At the Berlin WP Camp, Germany in November, I presented a session on the subject of optimizing website advertising. I paid particular attention to increasing Google AdSense revenue. However, the numerous participant questions have revealed to me that many website owners are initially more focused on the issue of whether they can earn anything with AdSense and Co. instead of further optimizing them down the road. The issue of whether and how you can make money with Google AdSense will therefore be covered in this article.
When do I make money with AdSense?
I must register first to use AdSense in any capacity at all. Since Google provides AdSense as a service and only requires one login to access all of its offerings, having access to Gmail or Google+ is all that is required to use AdSense. Otherwise, just create a Google account.

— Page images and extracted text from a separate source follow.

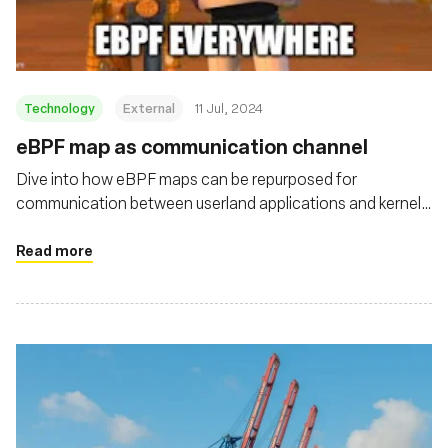
Technology
External
11 Jul, 2024
eBPF map as communication channel
Dive into how eBPF maps can be repurposed for
communication between userland applications and kernel
drivers on Linux systems
Read more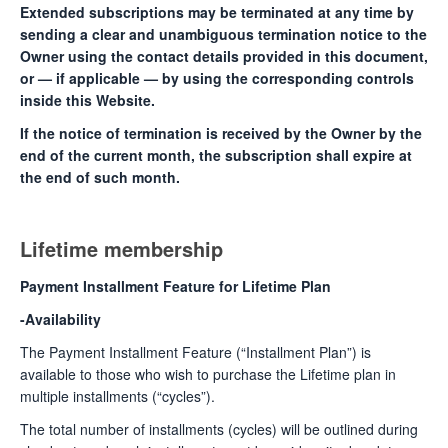
Extended subscriptions may be terminated at any time by
sending a clear and unambiguous termination notice to the
Owner using the contact details provided in this document,
or — if applicable — by using the corresponding controls
inside this Website.
If the notice of termination is received by the Owner by the
end of the current month, the subscription shall expire at
the end of such month.
Lifetime membership
Payment Installment Feature for Lifetime Plan
-Availability
The Payment Installment Feature (“Installment Plan”) is
available to those who wish to purchase the Lifetime plan in
multiple installments (“cycles”).
The total number of installments (cycles) will be outlined during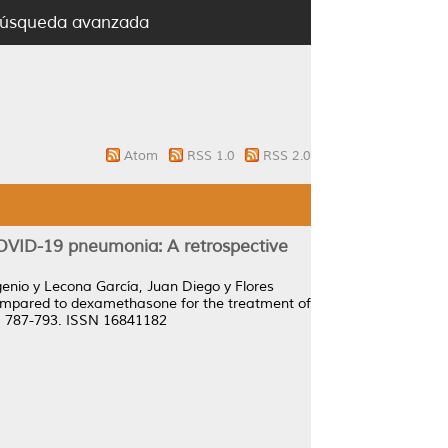
úsqueda avanzada
Atom
RSS 1.0
RSS 2.0
OVID-19 pneumonia: A retrospective
genio
y
Lecona García, Juan Diego
y
Flores
ompared to dexamethasone for the treatment of
p. 787-793. ISSN 16841182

The biggest ad network to date is AdSense. This is most likely a result of how simple it is to use. I created an advertisement with a few clicks, and then I got the code I needed to paste into my website. Although the final step is undoubtedly the most challenging for less tech-savvy users, the requirements are quite simple when compared to other networks' requirements.
When is AdSense worth it?
It is very simple to set up AdSense. Once the website has received several hundred or several thousand page views, the first revenue begins to flow in. But the amount of revenue in this sector is still very low. As a result, I advise against most publishers including ads until their monthly page views reach 10,000. They ought to concentrate on developing a readership and producing content during this period. Of course, there are exceptions to this, but they are typically very clear and are only present on monetization-focused websites. Even further than I do, my colleague Ronny Siegel suggests avoiding placing advertisements on websites with less than 1,000,000 monthly page views.
CPC, CPM, and CPE—the basics of AdSense earnings
You can practically start making money as soon as the banners are put up on your website. However, some fundamental knowledge is needed to figure out where the money comes from and why it might be trickling rather than gushing. The most frequent inquiries I receive from customers and in workshops are addressed below.
Where are the banners from?
Google offers a similar service to AdSense with Google Ads. Here, advertisers can create ads for their goods and services and have them displayed both in the display network and in the Google search results (i.e., the AdSense publishers). It is now possible to place ads with Google Ads on particular pages.
How much does AdSense payout?
Google AdSense pays 68% of the revenue to publishers, or us website operators, regardless of the compensation model (see below). That is a pretty high proportion in this market.
Google uses an auction-style model to decide the revenue, in which each eligible banner competes with the others. The winner is, however, increasingly determined by quality rather than just price.
Google is ultimately interested in a banner's performance, which is determined by the click price and click rate. Therefore, a less expensive banner with a higher click-through rate can bring in more money than an expensive banner with a lower click-through rate. There are numerous variables that Google withholds from us, but which are likely in the area of conflict between the theme of the website, the content of the banner, and the visitor's interests.
What is CPM?
With the CPM (cost-per-mille) model, advertisers are compensated at a flat rate for every 1000 page views. We have no control over this bid type because the Google Ads advertiser can select it. When applied properly, the CPM model has the benefit of allowing for the monetization of advertising spaces where the CPC model is ineffective.
What is CPE?
The documentation for AdSense doesn't yet include the cost-per-engagement bid type because it is so new. What is intended is compensation for actions that the advertiser will define, and the visitor will perform. This could involve watching a video ad, clicking on an expanding banner, or completing a form on the landing page. For this bid type, the first AdSense earnings I noticed were incredibly alluring. The acceptance of these forms of advertising will depend on the audience because they are so much more intrusive than other types. At worst, CPE advertisements might encourage even more people to block ads.
Examples of AdSense earnings
In German-speaking nations, there is now a sort of AdSense benchmark that everyone can use to measure their performance, thanks to Peer Wander. The websites and data from his October report, however, make one thing abundantly clear: if you want to make money with your website, you use AdSense either at the start or later only as a supplement. Other, specialized advertising campaigns or the marketing of your services and goods both have extremely high-income potential.
I examined a few English pages in greater detail in the English version of this article. The conclusion is a little more favorable in this case because, in my opinion, the pages are even more heavily optimized for advertising than Peer Wanders examples for the German-speaking region. The English sites listed are also larger, and my impression is that US sites in particular are much more forthcoming about their income than the German sites. The fundamental premise regarding AdSense's relationship to other programs, however, remains the same.